Undergraduate senators for reelection

May 12, 2020, 12:23 p.m.

To the undergraduate community,

We’re a group of undergraduate senators consisting of Kobe Hopkins ’22, Tim Vrakas ’21, Micheal Brown ’22, Jonathan Lipman ’21 and Mià Theresa Bahr ’22 running for reelection. While we all have ambitious goals for a second term, we want to share what we’ve accomplished during our first term. We want to underscore the importance of reelecting senators who already have worked closely with the administration. During our first term, it was necessary to spend at least half of our term learning about the inner-workings of the University. This time, we hope to hit the ground running right at the beginning of our term with our vision and goals for the Senate and the ASSU as a whole: building relationships with key stakeholders, conserving institutional knowledge, affecting a culture shift, developing a bureaucracy and providing leadership development. 

Emergency support during COVID-19

  • Senators Vrakas, Hopkins and Brown created the ASSU Support Fund during the COVID-19 crisis, which provided $191,000 ($65,000 donated from the ASSU reserves and discretionaries, $126,000 donated from VSOs) in support of more than 1,400 students. 
  • Senator Lipman presented student feedback on the proposed special spring grading policies to the Faculty Senate. 

Sexual violence prevention and survivor support

  • Senator Lipman, with members of the Executive Team and the Senate, wrote a report calling for the University to provide emergency housing to survivors of domestic violence, implement a single point of first-contact, ensure four years of bystander intervention training and implement an empirically vetted suite of prevention measures. The report can be found here
  • Senator Bahr authored a widely co-sponsored resolution against survivors being treated by the same counselor as their perpetrators and demanding an independent Title IX review. The resolution can be found here.

Educational reform

  • Senator Lipman presented student feedback on the future of the major and first-year experience as part of the long-range planning process.
  • Senator Lipman authored a resolution that was instrumental in modifying the charge of the Committee of 10 to include consideration of student intent judicial proceedings

Mental health

  • Senator Brown engaged with various directors at Counseling and Psychological Services (CAPS) and Vaden Health Center to discuss the general quality of health care services available to students and also met with CAPS’ newest counselors of color to discuss community concerns and programs that might increase student engagement and knowledge of resources.
  • Senator Lipman worked with Vianna Vo in the Executive Cabinet to create a 50 Ways to Take a Break @ Stanford poster, which will be hung in residences when students return to campus.

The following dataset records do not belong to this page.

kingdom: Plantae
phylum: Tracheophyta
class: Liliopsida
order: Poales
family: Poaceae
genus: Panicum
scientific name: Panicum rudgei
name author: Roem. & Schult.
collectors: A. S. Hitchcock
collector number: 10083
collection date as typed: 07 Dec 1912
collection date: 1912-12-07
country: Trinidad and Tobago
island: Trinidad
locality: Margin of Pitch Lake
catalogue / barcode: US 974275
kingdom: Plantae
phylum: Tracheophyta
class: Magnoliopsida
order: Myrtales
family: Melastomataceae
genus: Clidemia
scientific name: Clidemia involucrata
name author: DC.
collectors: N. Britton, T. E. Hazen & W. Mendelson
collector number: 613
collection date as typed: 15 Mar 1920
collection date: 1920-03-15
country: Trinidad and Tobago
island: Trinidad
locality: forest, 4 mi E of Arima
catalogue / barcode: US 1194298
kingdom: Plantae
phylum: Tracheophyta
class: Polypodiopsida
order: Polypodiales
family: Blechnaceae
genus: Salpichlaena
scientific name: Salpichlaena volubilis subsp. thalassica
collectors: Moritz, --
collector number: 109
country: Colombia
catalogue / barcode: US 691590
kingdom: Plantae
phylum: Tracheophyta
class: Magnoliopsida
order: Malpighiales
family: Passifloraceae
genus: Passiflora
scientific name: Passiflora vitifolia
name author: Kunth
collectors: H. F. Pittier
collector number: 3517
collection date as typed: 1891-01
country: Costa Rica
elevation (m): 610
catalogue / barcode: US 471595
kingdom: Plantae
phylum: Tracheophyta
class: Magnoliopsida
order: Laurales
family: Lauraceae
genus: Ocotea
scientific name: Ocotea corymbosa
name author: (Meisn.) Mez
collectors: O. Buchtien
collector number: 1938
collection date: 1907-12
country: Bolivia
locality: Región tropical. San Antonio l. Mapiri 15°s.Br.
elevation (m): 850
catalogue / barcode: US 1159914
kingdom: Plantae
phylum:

Supporting VSOs and student activist movements

  • Senators Hopkins and Brown fought for African and African American Studies (AAAS) departmentalization and increased funding for existing community centers, responded to last summer’s noose incident, piloted the Education Against Racial Hatred program, discussed a mandatory first-year racial sensitivity training course, helped establish IDEAL paid student internships, established the Acts of Intolerance Review Board and created an online form to aid on-campus hate crime reports. 
  • Senator Bahr served on the Education Against Hate and Violence Committee, advising administrators on how best to mitigate hate crimes on Stanford’s campus.
  • Senator Lipman worked with Stanford Womxn in Law and The Stanford Eugenics Project to bring their concerns to the Senate. 
  • Senator Lipman worked to bring greater institutional memory to the ASSU by creating a Librarian position
  • Senator Brown serves as an ASSU representative on the New Organization Committee, where he fought to increase the representation of the student’s voice in the process for selecting, particularly for arts organizations, sports organizations, and ethnic organizations.
  • In addition, Senator Lipman worked with Senator Vrakas to create a process to allow VSOs to petition for late funding

Managing funding for VSOs

  • Senators Vrakas (chair), Brown and Hopkins served on the Appropriations Committee which allocated $3 million in funding, to 95 Annual Grants groups and over 100 other VSOs. 
  • Senator Vrakas worked to develop Multi-Year Funding plans for large groups in need of stable budgets across multiple years.

Sincerely,

Mià Bahr ’22, parliamentarian (she/her/hers), endorsed by SOCC

Micheal Brown ’22, appropriations committee member (he/him/his): platform, endorsed by SOCC, Daily, and FLIP

Kobe Hopkins ’22, treasurer (he/him/his), endorsed by SWR

Jonathan Lipman ’21, Faculty Senate representative (he/him/his): platform, endorsed by SOCC, Daily and FLIP

Tim Vrakas ’21, appropriations committee chair (he/him/his), endorsed by The Daily

An earlier version of this stated that Senator Lipman worked with Stanford Womxn in Law and The Stanford Eugenics Project to bring concerns to the Faculty Senate. These concerns were brought to the Senate not the Faculty Senate. The Daily regrets this error.